Increase in the number of employees in the state supports the labor market

TDespite the increasingly gloomy economic prospects for the coming months, the research institute of the Federal agency for work no major upheavals on the job market at the moment. This is the result of his new forecast for the development of unemployment and employment until the end of 2023. Nevertheless, there is also bad news for young people: Students have to wait longer for a one-off payment of 200 euros, which is intended to relieve them in the difficult economic situation.

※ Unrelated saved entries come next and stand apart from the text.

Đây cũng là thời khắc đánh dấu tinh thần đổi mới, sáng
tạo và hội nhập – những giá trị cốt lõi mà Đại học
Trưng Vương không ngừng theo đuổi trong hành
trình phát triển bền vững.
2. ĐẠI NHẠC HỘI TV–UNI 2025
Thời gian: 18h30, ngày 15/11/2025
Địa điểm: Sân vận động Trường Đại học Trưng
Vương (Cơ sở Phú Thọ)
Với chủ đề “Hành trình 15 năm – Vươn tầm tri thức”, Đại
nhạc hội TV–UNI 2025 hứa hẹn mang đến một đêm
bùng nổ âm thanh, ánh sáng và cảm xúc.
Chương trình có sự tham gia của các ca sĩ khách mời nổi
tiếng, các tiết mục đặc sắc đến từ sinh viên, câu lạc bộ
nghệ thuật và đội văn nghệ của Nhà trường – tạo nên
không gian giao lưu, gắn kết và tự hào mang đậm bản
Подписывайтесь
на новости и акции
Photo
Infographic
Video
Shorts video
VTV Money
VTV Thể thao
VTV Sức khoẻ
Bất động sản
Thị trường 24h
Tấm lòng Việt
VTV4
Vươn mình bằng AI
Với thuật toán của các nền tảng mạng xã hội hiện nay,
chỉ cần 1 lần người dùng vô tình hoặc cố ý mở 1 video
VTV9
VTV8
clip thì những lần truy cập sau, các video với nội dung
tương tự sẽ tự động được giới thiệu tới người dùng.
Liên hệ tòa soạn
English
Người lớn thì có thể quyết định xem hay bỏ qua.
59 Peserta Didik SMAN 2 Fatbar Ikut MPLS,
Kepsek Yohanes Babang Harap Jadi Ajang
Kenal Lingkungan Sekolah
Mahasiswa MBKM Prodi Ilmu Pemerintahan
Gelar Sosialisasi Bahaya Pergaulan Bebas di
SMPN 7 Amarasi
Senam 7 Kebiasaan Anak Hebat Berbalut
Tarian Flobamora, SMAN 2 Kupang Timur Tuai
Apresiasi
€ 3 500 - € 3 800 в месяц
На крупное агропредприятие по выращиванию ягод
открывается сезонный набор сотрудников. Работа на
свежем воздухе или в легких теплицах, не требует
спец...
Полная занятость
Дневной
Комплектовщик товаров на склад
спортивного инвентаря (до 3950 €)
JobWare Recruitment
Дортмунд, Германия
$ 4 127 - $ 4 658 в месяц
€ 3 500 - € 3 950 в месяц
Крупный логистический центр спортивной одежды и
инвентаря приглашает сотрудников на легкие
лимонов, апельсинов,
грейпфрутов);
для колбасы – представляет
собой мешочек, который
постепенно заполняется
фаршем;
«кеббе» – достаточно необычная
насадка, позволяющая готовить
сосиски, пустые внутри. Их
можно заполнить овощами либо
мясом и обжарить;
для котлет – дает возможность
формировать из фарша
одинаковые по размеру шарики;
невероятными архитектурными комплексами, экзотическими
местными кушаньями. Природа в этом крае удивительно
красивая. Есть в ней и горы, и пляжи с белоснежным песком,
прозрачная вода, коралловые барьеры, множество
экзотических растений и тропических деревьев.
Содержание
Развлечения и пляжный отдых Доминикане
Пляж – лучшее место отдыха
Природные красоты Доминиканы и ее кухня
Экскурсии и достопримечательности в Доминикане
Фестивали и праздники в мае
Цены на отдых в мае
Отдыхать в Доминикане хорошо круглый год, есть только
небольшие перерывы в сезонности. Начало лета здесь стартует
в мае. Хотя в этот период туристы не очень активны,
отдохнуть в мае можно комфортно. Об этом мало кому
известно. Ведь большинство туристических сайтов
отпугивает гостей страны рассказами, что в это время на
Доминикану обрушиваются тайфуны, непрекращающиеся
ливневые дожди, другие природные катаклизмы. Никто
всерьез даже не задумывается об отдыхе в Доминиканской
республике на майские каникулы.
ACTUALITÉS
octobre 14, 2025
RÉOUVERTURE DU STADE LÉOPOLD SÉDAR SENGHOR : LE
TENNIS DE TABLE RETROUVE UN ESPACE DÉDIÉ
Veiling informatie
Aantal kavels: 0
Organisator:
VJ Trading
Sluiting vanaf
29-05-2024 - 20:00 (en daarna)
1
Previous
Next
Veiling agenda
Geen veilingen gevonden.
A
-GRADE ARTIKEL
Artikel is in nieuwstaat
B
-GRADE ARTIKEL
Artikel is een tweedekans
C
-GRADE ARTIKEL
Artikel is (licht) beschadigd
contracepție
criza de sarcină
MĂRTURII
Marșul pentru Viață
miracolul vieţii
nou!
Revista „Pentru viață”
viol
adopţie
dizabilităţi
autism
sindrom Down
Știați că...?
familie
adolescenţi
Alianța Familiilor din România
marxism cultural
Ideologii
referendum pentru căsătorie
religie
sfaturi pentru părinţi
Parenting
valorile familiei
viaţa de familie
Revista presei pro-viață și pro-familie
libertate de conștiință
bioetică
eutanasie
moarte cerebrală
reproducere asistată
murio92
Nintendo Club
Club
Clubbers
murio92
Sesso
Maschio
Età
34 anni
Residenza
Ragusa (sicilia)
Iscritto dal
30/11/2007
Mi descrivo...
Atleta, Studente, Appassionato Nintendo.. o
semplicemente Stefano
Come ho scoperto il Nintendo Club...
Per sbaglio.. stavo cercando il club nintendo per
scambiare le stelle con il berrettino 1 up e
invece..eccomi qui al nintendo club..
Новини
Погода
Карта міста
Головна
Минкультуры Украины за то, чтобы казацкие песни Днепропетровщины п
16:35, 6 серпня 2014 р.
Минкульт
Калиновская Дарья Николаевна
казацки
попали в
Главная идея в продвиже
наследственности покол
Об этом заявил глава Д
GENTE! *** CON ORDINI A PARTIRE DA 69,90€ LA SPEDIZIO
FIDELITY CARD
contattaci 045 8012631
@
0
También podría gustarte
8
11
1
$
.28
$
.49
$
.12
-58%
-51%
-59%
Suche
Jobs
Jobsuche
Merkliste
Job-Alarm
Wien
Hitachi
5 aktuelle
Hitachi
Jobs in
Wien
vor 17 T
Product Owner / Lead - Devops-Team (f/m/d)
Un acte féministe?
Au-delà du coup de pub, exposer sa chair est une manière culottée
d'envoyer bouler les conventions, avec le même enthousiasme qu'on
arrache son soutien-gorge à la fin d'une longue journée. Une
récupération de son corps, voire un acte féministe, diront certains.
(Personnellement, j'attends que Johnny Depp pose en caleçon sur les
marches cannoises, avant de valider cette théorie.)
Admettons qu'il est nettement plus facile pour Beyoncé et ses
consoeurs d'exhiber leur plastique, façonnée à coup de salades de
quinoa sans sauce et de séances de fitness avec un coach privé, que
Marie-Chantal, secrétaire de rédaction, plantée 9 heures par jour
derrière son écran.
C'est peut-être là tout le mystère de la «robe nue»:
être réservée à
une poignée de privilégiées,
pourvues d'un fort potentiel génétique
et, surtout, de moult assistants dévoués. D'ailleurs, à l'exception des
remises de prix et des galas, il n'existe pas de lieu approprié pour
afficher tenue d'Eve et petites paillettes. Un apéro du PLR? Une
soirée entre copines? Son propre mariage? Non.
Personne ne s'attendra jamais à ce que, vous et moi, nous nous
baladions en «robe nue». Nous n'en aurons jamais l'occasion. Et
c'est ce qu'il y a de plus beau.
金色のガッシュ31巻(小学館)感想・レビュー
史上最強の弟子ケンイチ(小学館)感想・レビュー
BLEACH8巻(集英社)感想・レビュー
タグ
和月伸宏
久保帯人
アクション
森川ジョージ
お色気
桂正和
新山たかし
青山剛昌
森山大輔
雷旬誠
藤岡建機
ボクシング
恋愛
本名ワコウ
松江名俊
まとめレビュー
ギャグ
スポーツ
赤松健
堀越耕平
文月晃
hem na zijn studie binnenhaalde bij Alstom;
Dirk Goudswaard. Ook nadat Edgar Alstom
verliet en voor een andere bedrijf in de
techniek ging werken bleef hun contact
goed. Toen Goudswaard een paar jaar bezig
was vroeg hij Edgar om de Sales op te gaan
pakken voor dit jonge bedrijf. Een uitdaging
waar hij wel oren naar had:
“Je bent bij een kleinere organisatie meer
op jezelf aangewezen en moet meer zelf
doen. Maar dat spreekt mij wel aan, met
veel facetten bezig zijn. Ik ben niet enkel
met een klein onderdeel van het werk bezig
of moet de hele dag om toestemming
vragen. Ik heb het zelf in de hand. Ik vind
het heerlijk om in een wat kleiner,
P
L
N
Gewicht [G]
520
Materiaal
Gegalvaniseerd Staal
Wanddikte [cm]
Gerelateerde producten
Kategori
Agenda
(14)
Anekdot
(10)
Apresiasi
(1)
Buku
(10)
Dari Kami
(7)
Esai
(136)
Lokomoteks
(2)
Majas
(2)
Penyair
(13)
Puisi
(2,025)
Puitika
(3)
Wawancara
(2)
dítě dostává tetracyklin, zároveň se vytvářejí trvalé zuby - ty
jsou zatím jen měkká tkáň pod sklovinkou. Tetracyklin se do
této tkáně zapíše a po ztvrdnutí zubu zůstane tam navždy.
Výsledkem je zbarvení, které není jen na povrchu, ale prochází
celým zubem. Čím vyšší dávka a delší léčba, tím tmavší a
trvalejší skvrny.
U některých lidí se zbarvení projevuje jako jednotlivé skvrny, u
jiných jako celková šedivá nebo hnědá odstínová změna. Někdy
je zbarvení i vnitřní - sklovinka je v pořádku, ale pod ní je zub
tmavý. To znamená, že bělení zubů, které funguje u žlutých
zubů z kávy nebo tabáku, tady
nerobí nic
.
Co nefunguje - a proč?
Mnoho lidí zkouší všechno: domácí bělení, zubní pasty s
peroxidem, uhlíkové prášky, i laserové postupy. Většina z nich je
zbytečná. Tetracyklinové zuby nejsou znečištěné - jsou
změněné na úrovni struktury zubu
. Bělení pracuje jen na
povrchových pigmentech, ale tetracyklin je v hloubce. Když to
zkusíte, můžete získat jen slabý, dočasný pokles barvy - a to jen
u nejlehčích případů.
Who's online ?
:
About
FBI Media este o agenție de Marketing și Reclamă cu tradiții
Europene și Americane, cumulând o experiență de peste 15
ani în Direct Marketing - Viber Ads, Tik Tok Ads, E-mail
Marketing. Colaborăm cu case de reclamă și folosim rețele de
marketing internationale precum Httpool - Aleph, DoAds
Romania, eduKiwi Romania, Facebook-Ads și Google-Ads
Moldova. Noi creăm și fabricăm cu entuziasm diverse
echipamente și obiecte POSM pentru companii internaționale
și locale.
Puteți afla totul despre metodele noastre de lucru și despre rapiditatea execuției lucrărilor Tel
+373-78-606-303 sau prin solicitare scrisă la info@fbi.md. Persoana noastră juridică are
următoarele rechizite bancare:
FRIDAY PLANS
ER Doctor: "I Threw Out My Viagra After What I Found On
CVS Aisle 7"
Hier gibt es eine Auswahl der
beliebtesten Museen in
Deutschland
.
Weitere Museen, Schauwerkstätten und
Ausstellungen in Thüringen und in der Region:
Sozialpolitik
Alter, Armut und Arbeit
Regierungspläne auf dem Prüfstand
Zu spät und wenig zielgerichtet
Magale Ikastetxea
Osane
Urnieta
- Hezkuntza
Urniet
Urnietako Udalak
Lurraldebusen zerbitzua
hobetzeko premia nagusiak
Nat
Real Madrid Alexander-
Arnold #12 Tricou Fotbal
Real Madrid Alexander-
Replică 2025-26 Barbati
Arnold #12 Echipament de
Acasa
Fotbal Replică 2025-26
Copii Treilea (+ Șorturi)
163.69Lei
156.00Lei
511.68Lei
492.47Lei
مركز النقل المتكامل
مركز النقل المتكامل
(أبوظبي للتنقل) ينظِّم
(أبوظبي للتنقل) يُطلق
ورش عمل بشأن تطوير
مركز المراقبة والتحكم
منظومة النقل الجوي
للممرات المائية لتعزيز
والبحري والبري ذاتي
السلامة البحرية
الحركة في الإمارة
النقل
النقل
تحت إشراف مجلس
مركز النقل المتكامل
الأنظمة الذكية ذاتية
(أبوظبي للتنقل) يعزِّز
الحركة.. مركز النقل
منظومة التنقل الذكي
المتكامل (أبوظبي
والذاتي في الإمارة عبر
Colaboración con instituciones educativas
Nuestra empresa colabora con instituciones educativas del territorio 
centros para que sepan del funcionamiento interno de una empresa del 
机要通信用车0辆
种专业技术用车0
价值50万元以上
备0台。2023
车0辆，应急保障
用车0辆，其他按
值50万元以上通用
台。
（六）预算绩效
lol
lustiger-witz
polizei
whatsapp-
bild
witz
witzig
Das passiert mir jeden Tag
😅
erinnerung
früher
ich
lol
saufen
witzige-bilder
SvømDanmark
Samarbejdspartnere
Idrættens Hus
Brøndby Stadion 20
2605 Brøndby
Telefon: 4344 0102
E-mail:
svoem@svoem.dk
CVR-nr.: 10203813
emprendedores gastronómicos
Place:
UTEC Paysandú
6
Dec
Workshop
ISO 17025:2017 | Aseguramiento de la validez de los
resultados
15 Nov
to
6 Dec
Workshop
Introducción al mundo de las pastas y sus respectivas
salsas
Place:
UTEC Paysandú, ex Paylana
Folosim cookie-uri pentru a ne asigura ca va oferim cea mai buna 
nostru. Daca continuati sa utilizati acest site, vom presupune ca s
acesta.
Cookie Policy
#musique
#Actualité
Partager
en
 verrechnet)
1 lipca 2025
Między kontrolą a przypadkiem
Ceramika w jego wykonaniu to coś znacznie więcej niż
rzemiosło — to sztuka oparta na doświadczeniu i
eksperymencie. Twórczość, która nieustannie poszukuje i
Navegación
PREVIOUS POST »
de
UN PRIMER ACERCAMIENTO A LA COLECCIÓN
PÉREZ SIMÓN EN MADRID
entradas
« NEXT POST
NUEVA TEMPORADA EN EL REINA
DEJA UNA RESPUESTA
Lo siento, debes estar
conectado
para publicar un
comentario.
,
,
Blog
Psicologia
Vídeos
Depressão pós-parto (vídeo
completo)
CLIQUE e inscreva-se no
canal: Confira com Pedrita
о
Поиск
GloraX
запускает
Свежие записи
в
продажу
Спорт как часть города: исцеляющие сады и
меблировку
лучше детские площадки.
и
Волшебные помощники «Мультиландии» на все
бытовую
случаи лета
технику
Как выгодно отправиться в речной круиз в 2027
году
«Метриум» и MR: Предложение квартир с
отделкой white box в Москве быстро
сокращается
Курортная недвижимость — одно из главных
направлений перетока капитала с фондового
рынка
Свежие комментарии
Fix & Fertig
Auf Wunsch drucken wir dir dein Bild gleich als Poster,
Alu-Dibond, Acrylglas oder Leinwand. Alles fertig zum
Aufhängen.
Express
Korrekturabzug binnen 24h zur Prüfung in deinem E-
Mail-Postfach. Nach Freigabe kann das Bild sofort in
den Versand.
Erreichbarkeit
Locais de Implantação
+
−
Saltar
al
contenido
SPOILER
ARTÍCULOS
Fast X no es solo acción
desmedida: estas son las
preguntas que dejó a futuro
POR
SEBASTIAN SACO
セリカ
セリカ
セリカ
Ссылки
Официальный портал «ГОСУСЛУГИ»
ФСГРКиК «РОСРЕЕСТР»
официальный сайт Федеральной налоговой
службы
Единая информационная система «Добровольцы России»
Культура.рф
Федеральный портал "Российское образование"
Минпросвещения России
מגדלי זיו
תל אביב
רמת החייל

"The labor market is being adversely affected by the economic setbacks, but we do not expect a slump in view of the high demand for labour," summarized Enzo Weber, division manager at Nürnberger Institute for Labor Market and Vocational Research (IAB) summarized the results of its forecast published on Friday. The number of people in employment will continue to rise in the coming year, albeit more slowly than before: Based on an annual average of almost 45 million people in employment in 2021, the institute expects an increase of 561,000 people in employment this year and a further 216,000 in the coming year.

The number of unemployed will rise slightly to 2.47 million in 2023, after falling to 2.42 million this year - although "also due to the registration of Ukrainian refugees in basic security". Since June, those in need of help from the Ukraine have no longer received asylum seeker benefits, they are being supported directly via the Hartz IV system, which is to be continued as "citizen's allowance" from January.

State demand supports the labor market

However, the expected growth in the workforce is not primarily due to the demand for labor from private companies, but from the state: in the “public service providers, education, health” sector alone, the institute expects an increase of 210,000 jobs subject to social security contributions this year and a further 150,000 in the coming year The year 2023. "This is mainly due to the expansion of child day care and the aging of society and is reinforced by the need for care for refugees from Ukraine," says Weber. He expects "largely stagnant" for the manufacturing industry.